(REQUIRED ACTION)
Reproduce word for word the lines of the entries, beginning with the first line and ending with the line that contains "início marcado para esta quarta-feira, a Expô".

>>>

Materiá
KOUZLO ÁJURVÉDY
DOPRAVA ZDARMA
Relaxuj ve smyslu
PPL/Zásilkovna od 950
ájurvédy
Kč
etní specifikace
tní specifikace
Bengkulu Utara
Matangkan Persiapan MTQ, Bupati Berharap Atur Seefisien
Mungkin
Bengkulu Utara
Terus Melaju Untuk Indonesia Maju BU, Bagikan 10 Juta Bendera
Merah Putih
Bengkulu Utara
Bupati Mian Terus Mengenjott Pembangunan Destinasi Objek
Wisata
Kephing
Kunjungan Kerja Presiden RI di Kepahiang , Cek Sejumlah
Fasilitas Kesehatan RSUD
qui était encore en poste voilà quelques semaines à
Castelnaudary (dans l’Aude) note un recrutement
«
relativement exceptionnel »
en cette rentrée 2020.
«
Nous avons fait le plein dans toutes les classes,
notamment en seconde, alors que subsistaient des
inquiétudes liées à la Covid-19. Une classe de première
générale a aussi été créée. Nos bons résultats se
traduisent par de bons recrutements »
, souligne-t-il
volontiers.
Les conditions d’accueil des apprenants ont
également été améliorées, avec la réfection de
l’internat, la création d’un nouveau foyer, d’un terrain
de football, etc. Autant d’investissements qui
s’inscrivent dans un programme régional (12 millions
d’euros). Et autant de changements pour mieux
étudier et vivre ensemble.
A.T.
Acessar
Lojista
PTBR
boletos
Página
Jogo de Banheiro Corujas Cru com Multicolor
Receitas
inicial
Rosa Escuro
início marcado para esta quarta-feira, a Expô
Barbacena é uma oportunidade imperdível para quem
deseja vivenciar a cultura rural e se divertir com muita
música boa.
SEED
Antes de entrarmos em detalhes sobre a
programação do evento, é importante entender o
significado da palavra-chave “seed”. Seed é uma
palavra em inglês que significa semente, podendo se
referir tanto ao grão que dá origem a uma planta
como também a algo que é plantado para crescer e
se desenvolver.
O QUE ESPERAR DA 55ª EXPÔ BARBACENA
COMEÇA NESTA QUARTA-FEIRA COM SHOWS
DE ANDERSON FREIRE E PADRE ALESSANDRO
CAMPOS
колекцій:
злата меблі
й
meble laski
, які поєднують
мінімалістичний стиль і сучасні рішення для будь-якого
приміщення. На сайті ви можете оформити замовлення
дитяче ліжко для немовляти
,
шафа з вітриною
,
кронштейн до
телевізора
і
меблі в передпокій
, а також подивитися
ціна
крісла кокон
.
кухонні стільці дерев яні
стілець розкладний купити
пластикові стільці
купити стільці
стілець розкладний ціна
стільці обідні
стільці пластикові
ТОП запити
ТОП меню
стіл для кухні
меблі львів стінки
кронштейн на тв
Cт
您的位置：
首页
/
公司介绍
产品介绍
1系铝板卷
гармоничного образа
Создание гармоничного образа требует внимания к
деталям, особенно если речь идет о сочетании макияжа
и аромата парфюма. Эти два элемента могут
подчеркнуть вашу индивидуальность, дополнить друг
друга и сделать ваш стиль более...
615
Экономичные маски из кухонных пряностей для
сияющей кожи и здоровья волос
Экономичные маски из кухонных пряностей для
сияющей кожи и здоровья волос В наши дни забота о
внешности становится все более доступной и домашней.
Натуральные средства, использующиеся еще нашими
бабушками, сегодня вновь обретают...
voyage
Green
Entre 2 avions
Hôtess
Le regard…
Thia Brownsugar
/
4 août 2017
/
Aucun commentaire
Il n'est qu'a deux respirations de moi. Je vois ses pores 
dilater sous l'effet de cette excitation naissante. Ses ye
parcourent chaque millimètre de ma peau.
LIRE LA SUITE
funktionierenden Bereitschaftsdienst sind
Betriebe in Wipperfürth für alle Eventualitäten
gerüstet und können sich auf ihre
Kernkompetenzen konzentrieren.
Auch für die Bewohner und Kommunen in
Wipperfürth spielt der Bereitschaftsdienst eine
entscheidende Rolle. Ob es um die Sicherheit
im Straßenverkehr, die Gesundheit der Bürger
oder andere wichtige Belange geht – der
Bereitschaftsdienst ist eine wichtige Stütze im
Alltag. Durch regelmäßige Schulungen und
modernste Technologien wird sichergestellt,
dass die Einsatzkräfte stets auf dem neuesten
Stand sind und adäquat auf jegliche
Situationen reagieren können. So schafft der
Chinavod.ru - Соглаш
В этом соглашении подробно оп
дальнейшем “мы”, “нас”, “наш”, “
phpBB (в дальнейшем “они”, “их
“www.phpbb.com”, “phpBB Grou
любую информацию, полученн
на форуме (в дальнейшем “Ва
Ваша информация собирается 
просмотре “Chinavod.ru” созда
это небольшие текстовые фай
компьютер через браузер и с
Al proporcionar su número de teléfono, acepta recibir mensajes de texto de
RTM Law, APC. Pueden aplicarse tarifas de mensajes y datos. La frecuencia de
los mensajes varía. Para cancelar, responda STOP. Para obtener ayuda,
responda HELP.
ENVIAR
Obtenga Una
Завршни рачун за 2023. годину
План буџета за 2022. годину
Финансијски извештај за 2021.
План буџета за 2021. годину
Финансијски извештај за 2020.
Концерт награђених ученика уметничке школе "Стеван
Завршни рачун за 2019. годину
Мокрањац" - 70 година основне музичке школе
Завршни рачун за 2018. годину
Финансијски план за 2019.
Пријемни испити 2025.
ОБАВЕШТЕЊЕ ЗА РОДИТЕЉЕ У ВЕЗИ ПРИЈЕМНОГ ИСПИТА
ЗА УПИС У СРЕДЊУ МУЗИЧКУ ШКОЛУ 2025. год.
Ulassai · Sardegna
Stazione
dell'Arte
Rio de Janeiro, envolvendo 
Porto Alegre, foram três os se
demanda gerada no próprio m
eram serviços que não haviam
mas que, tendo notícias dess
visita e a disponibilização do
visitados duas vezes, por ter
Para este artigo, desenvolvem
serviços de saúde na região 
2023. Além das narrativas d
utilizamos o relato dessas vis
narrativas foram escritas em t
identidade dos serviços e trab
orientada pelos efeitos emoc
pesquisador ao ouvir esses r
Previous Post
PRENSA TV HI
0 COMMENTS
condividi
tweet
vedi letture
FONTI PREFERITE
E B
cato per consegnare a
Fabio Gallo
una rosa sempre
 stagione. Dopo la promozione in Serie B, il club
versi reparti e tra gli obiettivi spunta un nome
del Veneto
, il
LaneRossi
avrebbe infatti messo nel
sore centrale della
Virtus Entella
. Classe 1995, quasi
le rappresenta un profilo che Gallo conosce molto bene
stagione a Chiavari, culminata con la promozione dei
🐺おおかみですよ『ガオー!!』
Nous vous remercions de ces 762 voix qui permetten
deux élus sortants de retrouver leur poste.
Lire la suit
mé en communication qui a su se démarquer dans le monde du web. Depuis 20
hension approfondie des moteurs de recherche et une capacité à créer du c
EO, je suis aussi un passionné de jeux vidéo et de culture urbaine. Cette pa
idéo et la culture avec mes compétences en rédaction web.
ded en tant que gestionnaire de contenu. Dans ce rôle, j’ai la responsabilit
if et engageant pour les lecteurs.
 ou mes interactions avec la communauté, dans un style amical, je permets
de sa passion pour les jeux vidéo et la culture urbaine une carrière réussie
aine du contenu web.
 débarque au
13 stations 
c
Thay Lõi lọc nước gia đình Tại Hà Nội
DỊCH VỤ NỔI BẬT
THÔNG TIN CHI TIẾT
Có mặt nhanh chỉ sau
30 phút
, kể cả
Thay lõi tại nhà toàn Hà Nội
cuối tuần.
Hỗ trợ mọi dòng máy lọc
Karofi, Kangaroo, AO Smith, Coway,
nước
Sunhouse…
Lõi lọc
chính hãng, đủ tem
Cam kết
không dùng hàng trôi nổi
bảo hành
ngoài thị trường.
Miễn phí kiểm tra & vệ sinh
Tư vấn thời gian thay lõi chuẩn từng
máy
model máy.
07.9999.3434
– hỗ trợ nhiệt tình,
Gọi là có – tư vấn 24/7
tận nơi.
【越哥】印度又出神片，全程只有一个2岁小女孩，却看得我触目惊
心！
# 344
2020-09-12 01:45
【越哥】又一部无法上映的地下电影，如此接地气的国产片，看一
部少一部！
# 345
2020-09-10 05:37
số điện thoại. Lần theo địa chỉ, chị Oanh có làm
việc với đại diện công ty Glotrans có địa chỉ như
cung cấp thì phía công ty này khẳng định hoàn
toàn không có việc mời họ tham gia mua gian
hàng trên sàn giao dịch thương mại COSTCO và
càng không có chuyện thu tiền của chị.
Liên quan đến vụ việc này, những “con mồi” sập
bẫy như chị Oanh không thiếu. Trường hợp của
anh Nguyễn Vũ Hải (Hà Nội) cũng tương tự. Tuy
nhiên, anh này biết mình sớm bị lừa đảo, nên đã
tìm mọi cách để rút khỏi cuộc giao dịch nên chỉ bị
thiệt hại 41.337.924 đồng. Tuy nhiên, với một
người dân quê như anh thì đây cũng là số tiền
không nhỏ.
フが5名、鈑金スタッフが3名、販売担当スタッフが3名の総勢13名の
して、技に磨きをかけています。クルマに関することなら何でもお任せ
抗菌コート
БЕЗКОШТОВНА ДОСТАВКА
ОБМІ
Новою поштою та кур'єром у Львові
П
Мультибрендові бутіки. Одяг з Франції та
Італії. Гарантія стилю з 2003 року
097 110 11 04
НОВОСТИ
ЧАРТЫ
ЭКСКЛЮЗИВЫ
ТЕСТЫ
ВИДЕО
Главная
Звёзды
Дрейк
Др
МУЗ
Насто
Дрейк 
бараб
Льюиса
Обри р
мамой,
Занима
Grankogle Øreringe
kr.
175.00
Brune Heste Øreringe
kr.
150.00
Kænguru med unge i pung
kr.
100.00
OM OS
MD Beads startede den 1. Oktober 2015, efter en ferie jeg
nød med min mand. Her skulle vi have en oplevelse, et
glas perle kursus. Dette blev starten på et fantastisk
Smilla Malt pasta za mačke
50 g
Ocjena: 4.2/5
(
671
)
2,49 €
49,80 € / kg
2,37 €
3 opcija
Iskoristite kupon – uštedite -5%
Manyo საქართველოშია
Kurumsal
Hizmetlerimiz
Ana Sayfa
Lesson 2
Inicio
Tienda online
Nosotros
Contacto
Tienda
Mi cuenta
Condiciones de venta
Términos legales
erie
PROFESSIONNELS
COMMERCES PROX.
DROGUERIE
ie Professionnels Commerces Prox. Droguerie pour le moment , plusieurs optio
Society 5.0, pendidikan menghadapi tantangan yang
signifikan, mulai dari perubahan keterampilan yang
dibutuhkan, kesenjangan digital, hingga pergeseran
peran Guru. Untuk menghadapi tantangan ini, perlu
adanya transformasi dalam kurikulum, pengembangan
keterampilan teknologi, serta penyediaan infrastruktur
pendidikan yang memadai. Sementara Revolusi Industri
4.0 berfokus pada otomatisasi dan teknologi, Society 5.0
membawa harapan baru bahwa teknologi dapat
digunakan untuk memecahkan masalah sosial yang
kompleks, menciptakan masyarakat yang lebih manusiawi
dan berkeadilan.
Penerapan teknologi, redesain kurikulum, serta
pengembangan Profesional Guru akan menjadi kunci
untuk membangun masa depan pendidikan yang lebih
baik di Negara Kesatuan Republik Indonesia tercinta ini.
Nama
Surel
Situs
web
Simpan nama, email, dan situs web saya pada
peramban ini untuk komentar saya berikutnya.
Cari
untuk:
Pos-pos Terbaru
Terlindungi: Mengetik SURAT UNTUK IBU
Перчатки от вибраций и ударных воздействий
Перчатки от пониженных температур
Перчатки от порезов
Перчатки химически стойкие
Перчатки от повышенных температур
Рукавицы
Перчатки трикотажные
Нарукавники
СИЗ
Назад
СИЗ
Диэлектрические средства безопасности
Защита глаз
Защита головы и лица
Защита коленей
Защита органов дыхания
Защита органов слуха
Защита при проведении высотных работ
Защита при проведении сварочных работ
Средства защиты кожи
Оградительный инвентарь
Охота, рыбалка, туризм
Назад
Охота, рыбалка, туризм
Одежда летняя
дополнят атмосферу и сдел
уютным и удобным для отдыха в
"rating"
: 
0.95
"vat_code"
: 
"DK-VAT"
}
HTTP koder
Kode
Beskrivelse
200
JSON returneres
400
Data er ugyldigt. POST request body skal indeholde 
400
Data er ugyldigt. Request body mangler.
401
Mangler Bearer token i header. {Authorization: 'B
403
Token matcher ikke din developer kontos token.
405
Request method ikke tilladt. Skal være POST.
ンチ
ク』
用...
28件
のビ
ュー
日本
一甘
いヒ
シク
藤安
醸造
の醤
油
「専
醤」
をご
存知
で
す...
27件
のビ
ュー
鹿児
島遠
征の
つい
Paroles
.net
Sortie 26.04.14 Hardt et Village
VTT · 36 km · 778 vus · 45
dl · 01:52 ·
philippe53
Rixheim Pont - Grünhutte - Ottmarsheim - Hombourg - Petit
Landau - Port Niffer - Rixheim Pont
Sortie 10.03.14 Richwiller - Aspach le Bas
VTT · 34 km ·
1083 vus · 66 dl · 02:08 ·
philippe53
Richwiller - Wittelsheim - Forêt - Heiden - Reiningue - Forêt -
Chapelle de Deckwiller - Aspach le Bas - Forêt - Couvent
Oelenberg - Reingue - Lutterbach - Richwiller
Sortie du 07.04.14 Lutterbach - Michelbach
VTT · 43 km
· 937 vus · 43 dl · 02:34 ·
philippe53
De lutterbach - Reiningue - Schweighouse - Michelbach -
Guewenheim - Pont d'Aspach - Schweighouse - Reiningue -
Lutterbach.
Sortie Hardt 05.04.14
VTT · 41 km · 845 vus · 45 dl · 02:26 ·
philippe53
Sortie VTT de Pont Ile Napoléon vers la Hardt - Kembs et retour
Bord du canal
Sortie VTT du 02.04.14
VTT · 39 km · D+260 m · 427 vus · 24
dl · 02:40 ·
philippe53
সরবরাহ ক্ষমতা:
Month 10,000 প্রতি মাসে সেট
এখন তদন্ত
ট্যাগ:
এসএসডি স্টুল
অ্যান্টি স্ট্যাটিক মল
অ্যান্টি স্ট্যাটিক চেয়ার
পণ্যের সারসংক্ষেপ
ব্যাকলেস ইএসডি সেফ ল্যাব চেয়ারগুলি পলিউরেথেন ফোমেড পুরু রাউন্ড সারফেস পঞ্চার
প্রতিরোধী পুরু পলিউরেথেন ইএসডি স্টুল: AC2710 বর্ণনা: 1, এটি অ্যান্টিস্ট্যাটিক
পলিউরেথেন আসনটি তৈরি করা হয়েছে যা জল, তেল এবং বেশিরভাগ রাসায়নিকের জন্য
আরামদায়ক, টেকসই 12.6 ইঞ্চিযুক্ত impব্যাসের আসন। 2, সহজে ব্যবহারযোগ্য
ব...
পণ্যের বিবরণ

<<<

(OUTPUT BELOW)
Materiá
KOUZLO ÁJURVÉDY
DOPRAVA ZDARMA
Relaxuj ve smyslu
PPL/Zásilkovna od 950
ájurvédy
Kč
etní specifikace
tní specifikace
Bengkulu Utara
Matangkan Persiapan MTQ, Bupati Berharap Atur Seefisien
Mungkin
Bengkulu Utara
Terus Melaju Untuk Indonesia Maju BU, Bagikan 10 Juta Bendera
Merah Putih
Bengkulu Utara
Bupati Mian Terus Mengenjott Pembangunan Destinasi Objek
Wisata
Kephing
Kunjungan Kerja Presiden RI di Kepahiang , Cek Sejumlah
Fasilitas Kesehatan RSUD
qui était encore en poste voilà quelques semaines à
Castelnaudary (dans l’Aude) note un recrutement
«
relativement exceptionnel »
en cette rentrée 2020.
«
Nous avons fait le plein dans toutes les classes,
notamment en seconde, alors que subsistaient des
inquiétudes liées à la Covid-19. Une classe de première
générale a aussi été créée. Nos bons résultats se
traduisent par de bons recrutements »
, souligne-t-il
volontiers.
Les conditions d’accueil des apprenants ont
également été améliorées, avec la réfection de
l’internat, la création d’un nouveau foyer, d’un terrain
de football, etc. Autant d’investissements qui
s’inscrivent dans un programme régional (12 millions
d’euros). Et autant de changements pour mieux
étudier et vivre ensemble.
A.T.
Acessar
Lojista
PTBR
boletos
Página
Jogo de Banheiro Corujas Cru com Multicolor
Receitas
inicial
Rosa Escuro
início marcado para esta quarta-feira, a Expô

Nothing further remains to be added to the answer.